Malang – Moderasi beragama diperlukan sebagai jawaban dari tantangan
menuju Indonesia Emas 2045. Tantangan terbesar bukan datang dari
ekonomi, tetapi justru berasal dari human resources atau sumber daya
manusia (SDM).
“Indonesia Emas 2045 memerlukan human resources dari berbagai sektor
untuk berkontribusi nyata bagi pembangunan nasional. Pembangunan
tersebut tidak bisa berjalan dengan baik jika terjadi disharmoni
antara sesama,” ujar Kepala Badan (Kaban) Litbang dan Diklat Suyitno
pada Dialog Moderasi Beragama Bersama Civitas Akademika Universitas
Brawijaya di Malang, Jumat (13/9/2024).
Menurut Suyitno, sikap moderat bukan hanya dalam bidang agama, tetapi
yang paling mendasar, sikap tersebut datang dari keluarga. Jadi sikap
moderasi harus diawali dan disemai dari level keluarga.
“Salah satu penentu keberhasilan dunia pendidikan, termasuk di
dalamnya pendidikan informal adalah berasal dari keluarga. Jika sikap
moderat sudah ditanamkan dari keluarga, maka institusi pendidikan
tinggal merawat dan mengembangkannya,” ujarnya.
“Bullying, blaming, saling menghujat menjadi ancaman serius bagi
investasi sosial di Indonesia. Maka menyiapkan generasi emas yang
moderat hukumnya wajib,” imbuhnya.
Lebih lanjut, Suyitno menyinggung soal kegandrungan terhadap internet.

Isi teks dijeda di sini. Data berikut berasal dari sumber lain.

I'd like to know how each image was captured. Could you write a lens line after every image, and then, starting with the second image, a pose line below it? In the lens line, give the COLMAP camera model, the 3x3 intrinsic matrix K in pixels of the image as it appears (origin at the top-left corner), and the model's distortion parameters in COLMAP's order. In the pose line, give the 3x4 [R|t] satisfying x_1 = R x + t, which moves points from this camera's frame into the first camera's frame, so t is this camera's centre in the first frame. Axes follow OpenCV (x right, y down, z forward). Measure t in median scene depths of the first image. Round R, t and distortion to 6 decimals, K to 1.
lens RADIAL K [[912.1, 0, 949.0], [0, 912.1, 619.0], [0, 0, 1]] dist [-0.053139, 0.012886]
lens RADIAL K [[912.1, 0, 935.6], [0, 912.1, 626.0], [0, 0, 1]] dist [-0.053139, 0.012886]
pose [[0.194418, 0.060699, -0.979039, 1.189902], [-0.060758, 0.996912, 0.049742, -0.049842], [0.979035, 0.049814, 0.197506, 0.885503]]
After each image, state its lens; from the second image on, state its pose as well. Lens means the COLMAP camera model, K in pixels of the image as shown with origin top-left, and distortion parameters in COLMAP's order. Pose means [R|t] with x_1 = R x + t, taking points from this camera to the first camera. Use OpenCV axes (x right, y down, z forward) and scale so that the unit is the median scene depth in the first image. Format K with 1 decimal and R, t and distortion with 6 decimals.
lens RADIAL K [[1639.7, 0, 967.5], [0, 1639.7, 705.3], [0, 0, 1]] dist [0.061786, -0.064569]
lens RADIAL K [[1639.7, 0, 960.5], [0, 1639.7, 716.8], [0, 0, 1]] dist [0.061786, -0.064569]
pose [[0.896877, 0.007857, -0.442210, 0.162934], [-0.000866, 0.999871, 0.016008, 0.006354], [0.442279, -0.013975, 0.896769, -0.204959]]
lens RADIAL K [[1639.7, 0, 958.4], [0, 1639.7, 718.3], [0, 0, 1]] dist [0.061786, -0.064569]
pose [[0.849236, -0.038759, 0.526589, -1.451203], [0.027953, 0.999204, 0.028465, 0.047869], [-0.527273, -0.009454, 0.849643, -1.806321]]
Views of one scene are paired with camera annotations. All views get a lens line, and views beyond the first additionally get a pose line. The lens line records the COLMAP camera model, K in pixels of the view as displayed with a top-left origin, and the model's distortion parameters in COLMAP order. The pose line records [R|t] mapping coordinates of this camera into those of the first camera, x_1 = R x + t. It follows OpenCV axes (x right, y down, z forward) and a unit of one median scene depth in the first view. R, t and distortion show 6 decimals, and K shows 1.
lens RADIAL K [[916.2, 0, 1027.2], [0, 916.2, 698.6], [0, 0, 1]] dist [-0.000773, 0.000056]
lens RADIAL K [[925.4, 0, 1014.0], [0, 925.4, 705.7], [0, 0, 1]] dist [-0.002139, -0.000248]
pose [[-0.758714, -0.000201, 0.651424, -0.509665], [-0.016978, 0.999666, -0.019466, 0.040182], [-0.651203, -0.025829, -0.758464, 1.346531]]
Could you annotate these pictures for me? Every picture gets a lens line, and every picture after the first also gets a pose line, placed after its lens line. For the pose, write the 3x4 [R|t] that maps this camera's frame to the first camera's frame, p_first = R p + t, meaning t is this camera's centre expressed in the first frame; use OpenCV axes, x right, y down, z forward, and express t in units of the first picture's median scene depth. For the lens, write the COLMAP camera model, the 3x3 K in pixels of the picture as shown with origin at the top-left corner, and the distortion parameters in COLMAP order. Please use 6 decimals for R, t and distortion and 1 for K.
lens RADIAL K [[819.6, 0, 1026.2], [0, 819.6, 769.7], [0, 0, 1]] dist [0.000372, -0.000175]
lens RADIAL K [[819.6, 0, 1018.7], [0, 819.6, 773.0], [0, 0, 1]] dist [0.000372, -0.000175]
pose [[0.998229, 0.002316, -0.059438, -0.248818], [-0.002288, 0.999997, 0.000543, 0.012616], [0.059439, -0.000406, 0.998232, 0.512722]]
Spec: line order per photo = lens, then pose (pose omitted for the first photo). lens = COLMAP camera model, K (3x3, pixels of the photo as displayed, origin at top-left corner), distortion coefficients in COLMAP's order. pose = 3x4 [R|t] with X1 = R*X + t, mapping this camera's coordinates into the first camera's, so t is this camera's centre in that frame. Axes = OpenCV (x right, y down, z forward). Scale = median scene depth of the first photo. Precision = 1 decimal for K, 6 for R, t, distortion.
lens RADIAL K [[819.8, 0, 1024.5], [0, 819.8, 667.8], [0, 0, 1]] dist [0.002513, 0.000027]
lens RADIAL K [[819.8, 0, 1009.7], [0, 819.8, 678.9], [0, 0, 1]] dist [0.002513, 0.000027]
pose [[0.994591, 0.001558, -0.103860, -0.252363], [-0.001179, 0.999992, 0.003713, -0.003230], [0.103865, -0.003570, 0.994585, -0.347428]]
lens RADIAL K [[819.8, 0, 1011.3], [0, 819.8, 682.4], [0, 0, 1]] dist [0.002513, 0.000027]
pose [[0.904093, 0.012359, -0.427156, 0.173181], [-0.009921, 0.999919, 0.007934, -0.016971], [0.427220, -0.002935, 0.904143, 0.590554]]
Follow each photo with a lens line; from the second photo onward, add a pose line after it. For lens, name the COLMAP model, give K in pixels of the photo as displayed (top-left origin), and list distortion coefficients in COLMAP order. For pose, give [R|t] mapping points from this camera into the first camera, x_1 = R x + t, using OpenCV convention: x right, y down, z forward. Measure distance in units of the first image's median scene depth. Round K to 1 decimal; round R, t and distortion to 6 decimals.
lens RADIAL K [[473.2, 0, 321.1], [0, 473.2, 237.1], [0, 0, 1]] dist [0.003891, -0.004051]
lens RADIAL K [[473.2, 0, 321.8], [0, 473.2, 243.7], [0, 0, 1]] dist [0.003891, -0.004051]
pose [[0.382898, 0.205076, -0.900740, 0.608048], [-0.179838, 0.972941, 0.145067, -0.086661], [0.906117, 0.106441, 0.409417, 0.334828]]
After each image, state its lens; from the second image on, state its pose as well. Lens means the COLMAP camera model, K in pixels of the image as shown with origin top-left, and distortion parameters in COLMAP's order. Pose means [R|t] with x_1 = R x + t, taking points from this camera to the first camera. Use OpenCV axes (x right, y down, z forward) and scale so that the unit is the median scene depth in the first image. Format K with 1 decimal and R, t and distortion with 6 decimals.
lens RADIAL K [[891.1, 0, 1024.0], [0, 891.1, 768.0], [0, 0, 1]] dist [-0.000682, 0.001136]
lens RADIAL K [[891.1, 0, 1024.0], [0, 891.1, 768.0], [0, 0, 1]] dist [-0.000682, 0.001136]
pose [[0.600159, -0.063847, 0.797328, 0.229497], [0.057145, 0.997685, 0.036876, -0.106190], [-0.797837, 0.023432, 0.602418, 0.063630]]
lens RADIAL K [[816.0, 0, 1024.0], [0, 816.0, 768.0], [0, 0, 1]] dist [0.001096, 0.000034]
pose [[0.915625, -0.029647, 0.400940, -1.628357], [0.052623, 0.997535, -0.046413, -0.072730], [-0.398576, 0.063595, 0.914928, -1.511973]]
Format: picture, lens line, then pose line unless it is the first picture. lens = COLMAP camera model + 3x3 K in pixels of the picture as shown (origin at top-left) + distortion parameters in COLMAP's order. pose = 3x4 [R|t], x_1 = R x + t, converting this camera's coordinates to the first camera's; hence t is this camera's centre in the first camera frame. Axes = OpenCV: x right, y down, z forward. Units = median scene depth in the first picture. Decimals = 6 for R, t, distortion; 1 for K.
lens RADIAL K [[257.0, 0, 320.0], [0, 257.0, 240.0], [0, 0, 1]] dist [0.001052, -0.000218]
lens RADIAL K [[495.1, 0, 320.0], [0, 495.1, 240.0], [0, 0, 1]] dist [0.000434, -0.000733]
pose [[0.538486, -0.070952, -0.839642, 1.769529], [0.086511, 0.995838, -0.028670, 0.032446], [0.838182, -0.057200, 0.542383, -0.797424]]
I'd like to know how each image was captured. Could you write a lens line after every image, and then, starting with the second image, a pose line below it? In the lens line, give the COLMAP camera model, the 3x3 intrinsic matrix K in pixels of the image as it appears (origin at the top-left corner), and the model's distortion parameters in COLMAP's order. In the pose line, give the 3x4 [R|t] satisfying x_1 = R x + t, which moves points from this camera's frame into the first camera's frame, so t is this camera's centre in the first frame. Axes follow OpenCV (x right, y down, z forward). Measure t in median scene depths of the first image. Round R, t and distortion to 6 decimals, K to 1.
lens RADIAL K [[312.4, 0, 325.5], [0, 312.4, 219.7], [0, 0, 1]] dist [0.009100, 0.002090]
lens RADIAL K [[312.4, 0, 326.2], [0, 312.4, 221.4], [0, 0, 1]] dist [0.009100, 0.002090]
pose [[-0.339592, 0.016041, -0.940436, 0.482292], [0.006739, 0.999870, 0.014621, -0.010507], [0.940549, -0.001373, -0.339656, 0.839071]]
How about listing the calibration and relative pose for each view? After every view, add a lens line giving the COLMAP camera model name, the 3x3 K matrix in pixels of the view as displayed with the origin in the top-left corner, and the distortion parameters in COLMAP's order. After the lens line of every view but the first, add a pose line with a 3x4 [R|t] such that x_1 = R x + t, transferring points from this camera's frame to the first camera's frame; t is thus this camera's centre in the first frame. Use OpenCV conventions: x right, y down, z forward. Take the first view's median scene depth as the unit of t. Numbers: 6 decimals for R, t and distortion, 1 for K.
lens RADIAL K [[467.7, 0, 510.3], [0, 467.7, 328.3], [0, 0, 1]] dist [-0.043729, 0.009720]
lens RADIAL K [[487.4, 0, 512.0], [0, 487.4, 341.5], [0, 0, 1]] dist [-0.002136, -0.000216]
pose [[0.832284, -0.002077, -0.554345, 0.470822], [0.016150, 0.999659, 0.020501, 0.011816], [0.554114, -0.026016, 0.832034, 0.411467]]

Ini ibarat dua sisi mata pisau, yang satu sisi memberikan keuntungan
informasi, tetapi di sisi yang lain menjadi potensi sumber disharmoni
penyebaran radikalisme dan intoleransi.
“Inilah pentingnya moderasi beragama dalam melihat isu-isu
intoleransi, blaming, atau pemberitaan hoaks di media sosial. Kita
juga perlu membuat dan menyebarkan konten kreatif yang edukatif
terkait moderasi beragama agar berimbang,” ungkapnya.
Oleh karena itu, sudah saatnya civitas akademika tergerak untuk
menginsersi dan mendiseminasikan konten moderasi beragama di media
sosial dan website. Bahkan, menginsersinya melalui mata kuliah yang
relevan seperti agama dan penguatan karakter kebangsaan.